Surprisingly it’s worked well enough for us, I mean, there’s never been an outage because I’ve been developing this way. The other pretty weird thing is I’ve worked at companies where people have come and asked us like, can you give us your whole service as a Docker container. You’re talking about like a SaaS service. Like can it just give it your service as a Docker container so that we can integration test our services with basically yours. Most of us these days just integrate with a whole bunch of third party services. As we should, because if it’s not a core competency for your startup then you should probably be asserting it at someone else. Right?
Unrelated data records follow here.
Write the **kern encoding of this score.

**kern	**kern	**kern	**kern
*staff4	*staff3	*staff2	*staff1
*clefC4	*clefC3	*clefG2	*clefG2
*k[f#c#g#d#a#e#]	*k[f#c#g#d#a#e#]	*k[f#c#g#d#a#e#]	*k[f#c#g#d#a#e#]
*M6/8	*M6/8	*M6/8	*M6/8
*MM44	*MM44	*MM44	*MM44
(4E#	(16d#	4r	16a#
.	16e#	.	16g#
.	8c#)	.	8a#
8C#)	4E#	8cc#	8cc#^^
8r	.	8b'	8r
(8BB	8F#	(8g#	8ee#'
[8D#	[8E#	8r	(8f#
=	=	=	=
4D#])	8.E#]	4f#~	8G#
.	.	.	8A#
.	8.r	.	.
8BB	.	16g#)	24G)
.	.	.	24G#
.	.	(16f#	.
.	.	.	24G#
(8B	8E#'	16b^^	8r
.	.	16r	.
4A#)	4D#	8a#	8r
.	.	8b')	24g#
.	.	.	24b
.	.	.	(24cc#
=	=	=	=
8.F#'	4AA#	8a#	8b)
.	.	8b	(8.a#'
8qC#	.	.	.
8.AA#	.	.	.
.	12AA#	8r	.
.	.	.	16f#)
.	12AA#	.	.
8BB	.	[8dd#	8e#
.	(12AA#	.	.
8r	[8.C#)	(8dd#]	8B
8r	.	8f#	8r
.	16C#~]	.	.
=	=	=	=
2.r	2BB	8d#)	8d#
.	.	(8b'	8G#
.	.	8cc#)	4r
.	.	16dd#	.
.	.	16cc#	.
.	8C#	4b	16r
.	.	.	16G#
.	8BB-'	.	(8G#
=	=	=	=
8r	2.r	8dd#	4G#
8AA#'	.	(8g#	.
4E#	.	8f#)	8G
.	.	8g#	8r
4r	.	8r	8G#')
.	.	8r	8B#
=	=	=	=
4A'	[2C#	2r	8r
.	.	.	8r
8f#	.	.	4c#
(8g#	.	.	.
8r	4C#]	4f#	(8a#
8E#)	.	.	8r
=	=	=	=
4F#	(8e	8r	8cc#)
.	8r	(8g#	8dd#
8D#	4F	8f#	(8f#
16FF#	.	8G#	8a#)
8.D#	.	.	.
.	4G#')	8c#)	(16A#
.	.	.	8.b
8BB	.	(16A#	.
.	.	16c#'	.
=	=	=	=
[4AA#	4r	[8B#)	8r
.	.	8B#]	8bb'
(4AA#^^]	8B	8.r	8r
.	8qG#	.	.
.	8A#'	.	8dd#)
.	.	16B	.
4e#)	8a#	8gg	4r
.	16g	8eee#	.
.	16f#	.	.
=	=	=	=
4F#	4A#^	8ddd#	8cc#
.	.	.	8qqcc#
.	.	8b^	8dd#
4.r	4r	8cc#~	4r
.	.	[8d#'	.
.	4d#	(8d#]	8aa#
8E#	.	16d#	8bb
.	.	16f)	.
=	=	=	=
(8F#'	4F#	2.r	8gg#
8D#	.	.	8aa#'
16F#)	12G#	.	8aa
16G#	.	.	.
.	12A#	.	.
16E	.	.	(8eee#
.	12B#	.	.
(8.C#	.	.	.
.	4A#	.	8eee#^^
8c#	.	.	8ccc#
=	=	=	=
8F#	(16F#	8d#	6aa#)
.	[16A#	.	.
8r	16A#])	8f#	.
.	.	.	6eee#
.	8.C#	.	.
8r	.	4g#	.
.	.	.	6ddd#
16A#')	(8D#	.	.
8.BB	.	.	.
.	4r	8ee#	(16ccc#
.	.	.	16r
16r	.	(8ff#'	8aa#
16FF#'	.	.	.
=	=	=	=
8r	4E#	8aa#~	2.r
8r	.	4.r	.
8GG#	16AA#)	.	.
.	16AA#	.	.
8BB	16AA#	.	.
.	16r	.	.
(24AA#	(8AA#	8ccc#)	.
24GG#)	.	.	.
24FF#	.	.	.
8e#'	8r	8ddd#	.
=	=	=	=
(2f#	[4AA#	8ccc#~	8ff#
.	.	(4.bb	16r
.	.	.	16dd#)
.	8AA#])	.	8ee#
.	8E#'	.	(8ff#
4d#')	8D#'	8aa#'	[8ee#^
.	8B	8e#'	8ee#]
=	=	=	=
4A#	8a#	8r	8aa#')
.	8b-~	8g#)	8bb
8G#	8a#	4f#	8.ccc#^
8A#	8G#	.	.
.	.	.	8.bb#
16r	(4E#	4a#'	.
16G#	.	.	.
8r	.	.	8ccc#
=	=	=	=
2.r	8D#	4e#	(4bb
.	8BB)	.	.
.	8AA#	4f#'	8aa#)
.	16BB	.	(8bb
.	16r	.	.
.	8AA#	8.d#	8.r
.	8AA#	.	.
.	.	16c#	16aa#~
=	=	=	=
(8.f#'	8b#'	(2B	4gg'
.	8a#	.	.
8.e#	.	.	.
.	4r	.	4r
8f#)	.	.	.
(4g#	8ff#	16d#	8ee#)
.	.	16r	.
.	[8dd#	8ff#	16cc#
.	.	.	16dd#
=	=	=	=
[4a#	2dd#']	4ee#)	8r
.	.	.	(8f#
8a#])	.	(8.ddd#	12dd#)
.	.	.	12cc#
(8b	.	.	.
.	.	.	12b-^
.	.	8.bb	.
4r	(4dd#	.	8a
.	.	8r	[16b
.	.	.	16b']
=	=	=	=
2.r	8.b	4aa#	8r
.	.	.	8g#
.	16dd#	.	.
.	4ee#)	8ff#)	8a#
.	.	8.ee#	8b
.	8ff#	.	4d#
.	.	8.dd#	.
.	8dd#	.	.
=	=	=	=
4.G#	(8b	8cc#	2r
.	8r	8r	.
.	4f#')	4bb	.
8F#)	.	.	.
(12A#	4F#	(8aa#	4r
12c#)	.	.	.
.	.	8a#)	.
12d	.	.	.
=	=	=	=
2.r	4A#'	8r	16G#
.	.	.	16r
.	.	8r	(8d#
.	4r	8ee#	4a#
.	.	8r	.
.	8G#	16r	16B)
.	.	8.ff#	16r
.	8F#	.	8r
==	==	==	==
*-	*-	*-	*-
Who’s basic business model and who’s basically the reason they even exist is because they’re providing the service and then it begs the question. How do you even test these services? Right? In my opinion, the way you test is not fast enough to give you an operating container that then you sort of spin up in a test environment. You need to either have better fractions in place that you know, where you can sort of understand your vendors failure modes and sort of program against that. Or you just directly talk to your … directly make like an ecro call to this third party service that we’re talking to. Which, again becomes harder because a lot of services don’t really provide a test mode. Sort of like features or they don’t really allow you to test it like every time you make a call to them you get charged, which it kind of sucks.
That’s again, that’s a user experience thing right? In my opinion not a lot of vendors do this thing where they really think about how someone is gonna be integrating with them or gonna test well. So, yeah, that’s pretty much all I’ve got and a lot of these thoughts are like probably better explained and better articulated in the blog post if anyone really wants to spend 40 minutes reading that. Go read that, I won’t do that, but yeah. Thank you.